76. ‘Deixa a artilharia pesada mover- -se até que o ar morto pareça viver com o estrondo de rodas troando, e o casco de cavalos trotando.
77. ‘Deixa brilhar a fixa baioneta com desejo intenso que umedeça em sangue inglês sua ponta luzida aflita como alguém por comida.
78. ‘Deixa rolar e luzir as cimitarras dos cavaleiros, como astros desesferados sedentos por eclipsar seu ardor num mar de morte e dor.

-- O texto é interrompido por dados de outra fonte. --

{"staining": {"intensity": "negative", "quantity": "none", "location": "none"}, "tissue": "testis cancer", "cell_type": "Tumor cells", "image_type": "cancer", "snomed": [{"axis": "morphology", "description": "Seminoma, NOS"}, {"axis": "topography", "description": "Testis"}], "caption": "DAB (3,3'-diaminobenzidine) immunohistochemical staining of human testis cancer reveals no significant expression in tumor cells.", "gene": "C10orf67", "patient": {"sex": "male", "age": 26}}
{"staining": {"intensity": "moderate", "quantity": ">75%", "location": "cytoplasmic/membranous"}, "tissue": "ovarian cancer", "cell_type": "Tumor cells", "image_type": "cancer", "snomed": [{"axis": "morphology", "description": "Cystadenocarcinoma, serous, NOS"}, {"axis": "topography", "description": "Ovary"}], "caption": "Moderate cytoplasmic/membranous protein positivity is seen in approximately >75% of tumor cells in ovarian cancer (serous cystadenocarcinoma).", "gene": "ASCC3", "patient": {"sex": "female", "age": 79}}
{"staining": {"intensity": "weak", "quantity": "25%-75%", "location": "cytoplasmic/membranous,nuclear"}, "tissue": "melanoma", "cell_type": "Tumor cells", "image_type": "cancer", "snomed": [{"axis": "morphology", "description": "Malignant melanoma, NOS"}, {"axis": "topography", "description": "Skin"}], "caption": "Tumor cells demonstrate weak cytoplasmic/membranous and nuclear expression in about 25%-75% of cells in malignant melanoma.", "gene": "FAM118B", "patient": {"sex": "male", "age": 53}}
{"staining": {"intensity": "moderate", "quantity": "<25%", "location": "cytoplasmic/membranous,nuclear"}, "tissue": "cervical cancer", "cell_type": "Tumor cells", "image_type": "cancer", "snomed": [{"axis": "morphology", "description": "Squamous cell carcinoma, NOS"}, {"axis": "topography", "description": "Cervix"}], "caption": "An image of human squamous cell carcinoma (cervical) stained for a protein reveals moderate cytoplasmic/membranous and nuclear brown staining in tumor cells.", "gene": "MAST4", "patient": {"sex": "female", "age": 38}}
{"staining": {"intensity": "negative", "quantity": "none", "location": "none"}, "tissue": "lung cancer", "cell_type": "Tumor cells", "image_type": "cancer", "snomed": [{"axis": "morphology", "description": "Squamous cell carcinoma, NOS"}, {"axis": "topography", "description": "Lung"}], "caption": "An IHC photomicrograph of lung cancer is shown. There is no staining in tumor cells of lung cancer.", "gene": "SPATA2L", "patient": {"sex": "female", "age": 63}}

79. ‘Pare a gente calma e resoluta, como floresta cerrada e muda, braços cruzados e olhares que são de guerra não derrotada um canhão,
80. ‘e deixa o Pânico, que ultrapassa o passo de corcéis armados, passar; sombra ignorável por sua falange imperturbável.
81. ‘Deixa que em sua terra há leis, boas ou más, estão entre vocês mão a mão, e pé a pé, árbitros da disputa, pois é,
82. ‘as velhas leis inglesas – já grisalhas reverendas cabeças, filhas de tempos de mais sapiência; e cuja voz solene há de ser teu próprio eco – Liberdade!
83. ‘Sobre os que primeiro violarem tais arautos sagrados paire o sangue que deve acontecer, e não paire sobre você.
84. ‘E se aí os tiranos se atrevem a ir entre vocês, deixá-los devem, rasgar, aleijar, decepar, fender, o que gostam, deixa-os fazer.
85. ‘Braços cruzados, no olhar firmeza, e pouco medo, e menos surpresa, vejam-lhes enquanto assassinam até que suas fúrias se extingam.
86. ‘Daí voltarão com vergonha ao lugar que os disponha, e vai falar o sangue que despejam no ardor rubor de suas bochechas.
87. ‘Apontar-lhes-ão as mulheres onde quer que estiverem – mal ousarão dar à sua conhecida um oi na rua.
88. ‘E os verdadeiros guerreiros, ariscos que em guerras abraçaram riscos virarão aos que queriam ser livres, com vergonha dos vis com quem convivem.
89. ‘E esse massacre à Nação vai se condensar como inspiração, eloquente, oracular; vulcão distante a troar.
90. ‘E tais termos se tornarão destruição estrondosa da Opressão rangendo em cada cérebro e coração, ouvida de novo – de novo – de novo – então

91. ‘Ergam-se como Leões após a soneca em número que não se vença – lancem suas algemas à terra como o orvalho que no sono sobre vocês derrubaram – vocês são muitos – eles parcos.’